I ordered the fish tacos, beer-battered cod with cabbage slaw and poblano salsa.
The fish was a little underseasoned, but these are all about texture, and the cabbage slaw added that beautifully. It was subtly dressed, but the poblano salsa, a nice touch, needed a little more kick for my taste. The slightly charred tortillas were a nice touch, but a girl needs more than two wimpy lime wedges!
For dessert, I had the blackberry chantilly pie, a rather odd concoction that LSis declared "like a Jell-O no-bake dessert." The gingerbread crust was strangely not at all crusty, and there's just something disconcerting about eating purple food.
The chocolate mousse TFin ordered fared not much better.

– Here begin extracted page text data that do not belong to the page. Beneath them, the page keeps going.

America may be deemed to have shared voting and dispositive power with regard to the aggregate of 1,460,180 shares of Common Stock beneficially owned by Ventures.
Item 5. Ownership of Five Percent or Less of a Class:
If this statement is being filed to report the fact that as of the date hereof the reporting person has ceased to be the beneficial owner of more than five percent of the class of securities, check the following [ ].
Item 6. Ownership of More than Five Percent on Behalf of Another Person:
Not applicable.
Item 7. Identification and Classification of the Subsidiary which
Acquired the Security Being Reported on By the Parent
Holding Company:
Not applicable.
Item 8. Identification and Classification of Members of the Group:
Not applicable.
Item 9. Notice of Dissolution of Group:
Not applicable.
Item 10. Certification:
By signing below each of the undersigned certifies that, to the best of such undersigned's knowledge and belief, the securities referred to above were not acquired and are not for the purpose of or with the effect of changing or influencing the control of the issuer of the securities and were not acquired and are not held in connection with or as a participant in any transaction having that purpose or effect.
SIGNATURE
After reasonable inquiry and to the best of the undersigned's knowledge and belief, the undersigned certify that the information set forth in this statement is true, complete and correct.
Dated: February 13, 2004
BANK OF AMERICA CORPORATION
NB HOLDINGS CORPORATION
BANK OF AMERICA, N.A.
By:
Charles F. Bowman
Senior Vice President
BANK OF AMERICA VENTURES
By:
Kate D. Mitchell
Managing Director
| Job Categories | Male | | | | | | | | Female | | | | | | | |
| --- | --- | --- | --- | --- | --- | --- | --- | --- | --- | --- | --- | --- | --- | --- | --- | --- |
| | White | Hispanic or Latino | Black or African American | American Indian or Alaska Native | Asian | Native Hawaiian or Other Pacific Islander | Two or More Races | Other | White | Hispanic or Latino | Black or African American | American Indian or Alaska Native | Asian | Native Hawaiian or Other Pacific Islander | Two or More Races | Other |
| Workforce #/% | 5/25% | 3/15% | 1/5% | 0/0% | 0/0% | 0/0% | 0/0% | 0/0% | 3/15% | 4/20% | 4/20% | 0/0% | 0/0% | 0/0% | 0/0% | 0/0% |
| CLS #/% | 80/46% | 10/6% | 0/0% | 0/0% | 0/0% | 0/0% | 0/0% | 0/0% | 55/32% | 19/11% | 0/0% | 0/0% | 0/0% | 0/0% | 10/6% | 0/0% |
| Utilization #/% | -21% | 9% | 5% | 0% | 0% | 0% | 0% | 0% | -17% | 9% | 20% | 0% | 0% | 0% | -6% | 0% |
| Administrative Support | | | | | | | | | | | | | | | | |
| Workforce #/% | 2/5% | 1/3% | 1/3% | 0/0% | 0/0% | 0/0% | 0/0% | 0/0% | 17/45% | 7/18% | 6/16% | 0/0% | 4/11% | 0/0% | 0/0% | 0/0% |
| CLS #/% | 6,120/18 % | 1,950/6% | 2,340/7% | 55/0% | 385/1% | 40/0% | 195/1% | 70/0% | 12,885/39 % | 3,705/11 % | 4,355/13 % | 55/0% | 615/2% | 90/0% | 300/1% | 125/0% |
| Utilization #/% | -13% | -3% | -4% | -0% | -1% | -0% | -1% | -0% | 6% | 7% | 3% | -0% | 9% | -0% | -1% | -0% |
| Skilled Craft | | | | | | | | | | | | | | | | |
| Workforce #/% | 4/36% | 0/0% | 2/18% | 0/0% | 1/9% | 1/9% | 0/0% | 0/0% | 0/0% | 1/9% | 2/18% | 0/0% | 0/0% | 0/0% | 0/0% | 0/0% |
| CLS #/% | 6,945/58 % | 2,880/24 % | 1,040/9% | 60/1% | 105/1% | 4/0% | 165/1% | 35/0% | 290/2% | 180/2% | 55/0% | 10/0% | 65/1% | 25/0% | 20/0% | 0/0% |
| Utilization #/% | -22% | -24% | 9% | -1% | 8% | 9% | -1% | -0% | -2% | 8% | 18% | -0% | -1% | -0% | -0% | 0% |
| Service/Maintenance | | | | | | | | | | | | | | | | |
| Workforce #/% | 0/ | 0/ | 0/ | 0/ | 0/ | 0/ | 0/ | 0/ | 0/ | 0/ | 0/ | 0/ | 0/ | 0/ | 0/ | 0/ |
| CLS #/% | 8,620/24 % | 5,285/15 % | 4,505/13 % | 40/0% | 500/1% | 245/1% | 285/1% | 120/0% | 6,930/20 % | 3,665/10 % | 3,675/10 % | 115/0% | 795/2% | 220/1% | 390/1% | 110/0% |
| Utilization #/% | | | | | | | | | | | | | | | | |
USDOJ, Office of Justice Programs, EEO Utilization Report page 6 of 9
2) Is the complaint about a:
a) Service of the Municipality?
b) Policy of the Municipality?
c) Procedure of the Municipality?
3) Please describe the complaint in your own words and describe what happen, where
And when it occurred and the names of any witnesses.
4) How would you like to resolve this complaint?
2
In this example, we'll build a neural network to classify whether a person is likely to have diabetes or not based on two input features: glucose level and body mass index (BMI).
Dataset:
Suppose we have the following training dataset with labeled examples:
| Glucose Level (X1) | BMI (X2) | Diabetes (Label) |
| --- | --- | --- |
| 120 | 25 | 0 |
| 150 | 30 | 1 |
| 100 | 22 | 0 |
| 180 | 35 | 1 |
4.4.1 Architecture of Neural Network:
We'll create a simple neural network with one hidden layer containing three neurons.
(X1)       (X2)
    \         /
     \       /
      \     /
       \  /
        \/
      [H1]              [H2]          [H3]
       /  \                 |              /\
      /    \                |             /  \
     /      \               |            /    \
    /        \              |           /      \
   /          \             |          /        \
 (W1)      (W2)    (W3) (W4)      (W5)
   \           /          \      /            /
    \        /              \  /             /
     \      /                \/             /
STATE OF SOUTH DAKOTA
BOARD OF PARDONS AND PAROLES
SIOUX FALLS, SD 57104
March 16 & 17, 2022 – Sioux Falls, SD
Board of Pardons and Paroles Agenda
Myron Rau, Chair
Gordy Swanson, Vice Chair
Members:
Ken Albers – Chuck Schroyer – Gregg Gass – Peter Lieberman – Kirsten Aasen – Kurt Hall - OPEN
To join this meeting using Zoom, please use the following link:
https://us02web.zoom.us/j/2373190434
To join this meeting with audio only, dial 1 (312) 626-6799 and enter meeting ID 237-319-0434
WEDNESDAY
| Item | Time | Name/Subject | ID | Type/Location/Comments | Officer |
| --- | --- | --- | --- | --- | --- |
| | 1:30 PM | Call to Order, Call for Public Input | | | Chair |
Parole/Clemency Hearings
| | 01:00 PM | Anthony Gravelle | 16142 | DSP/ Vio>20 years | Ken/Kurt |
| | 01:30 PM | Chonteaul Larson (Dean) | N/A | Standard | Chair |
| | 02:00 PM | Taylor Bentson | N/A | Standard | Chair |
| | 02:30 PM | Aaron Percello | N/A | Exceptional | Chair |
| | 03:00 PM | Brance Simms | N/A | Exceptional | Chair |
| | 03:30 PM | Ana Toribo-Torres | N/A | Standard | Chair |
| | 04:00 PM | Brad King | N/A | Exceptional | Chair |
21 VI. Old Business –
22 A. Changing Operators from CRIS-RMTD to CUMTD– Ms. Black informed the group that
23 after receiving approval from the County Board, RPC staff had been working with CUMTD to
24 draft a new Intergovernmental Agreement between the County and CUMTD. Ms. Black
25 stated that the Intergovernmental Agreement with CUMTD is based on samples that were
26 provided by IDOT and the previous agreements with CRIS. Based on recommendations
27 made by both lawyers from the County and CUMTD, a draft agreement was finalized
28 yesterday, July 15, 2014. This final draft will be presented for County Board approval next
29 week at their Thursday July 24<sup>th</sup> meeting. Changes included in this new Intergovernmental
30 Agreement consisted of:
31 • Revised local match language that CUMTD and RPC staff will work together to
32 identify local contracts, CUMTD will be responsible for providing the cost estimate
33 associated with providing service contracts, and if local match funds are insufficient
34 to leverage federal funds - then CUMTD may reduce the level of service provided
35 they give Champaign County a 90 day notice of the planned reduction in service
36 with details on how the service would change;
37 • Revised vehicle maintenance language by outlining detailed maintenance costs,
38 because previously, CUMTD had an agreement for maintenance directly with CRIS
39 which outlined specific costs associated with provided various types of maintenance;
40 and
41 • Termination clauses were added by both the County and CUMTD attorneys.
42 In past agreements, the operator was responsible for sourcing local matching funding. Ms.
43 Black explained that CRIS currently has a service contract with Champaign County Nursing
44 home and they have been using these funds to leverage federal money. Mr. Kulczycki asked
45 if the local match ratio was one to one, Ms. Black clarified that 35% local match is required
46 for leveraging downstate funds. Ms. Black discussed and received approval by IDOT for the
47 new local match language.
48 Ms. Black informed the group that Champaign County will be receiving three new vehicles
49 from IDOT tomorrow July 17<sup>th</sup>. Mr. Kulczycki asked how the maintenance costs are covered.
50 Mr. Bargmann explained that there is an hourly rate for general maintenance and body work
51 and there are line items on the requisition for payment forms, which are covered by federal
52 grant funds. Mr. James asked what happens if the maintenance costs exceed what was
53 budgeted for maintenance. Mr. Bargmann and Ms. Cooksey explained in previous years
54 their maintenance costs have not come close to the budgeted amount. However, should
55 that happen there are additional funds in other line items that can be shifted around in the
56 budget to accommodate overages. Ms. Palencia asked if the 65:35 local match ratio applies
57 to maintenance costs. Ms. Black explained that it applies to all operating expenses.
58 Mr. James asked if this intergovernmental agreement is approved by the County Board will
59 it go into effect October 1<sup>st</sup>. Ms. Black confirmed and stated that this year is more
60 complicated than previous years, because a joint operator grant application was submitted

The florentines were crunchy and nutty, but the mousse lacked chocolate flavor and the brandied cherries may have given an unsuspecting LSis baby Stella's first hangover. And the portion was absurd. A mousse is a dessert best served by the spoonful, not the bucketload.
I think the problem with Avo for Sunday brunch is that you're looking to be wowed—The Foodimentary Guy ordered the steak and potatoes, which was $20. When you order cocktails at $10 a pop, your expectations are high. You want fireworks, or solid-gold flatware, or shirtless waiters.
The dining room was echoingly empty, which made the pace of the meal rather breakneck. On our way out we ducked into Dram, the whiskey bar that occupies downstairs space from Avo, and the menu there looks inventive (if also prohibitively expensive). I spied bison burgers and masculine black-and-white horse photographs and—gasp!—poutine.
Oh, maybe I'll go back. I can do without some of the finer things, like "laundry detergent" and "dog food."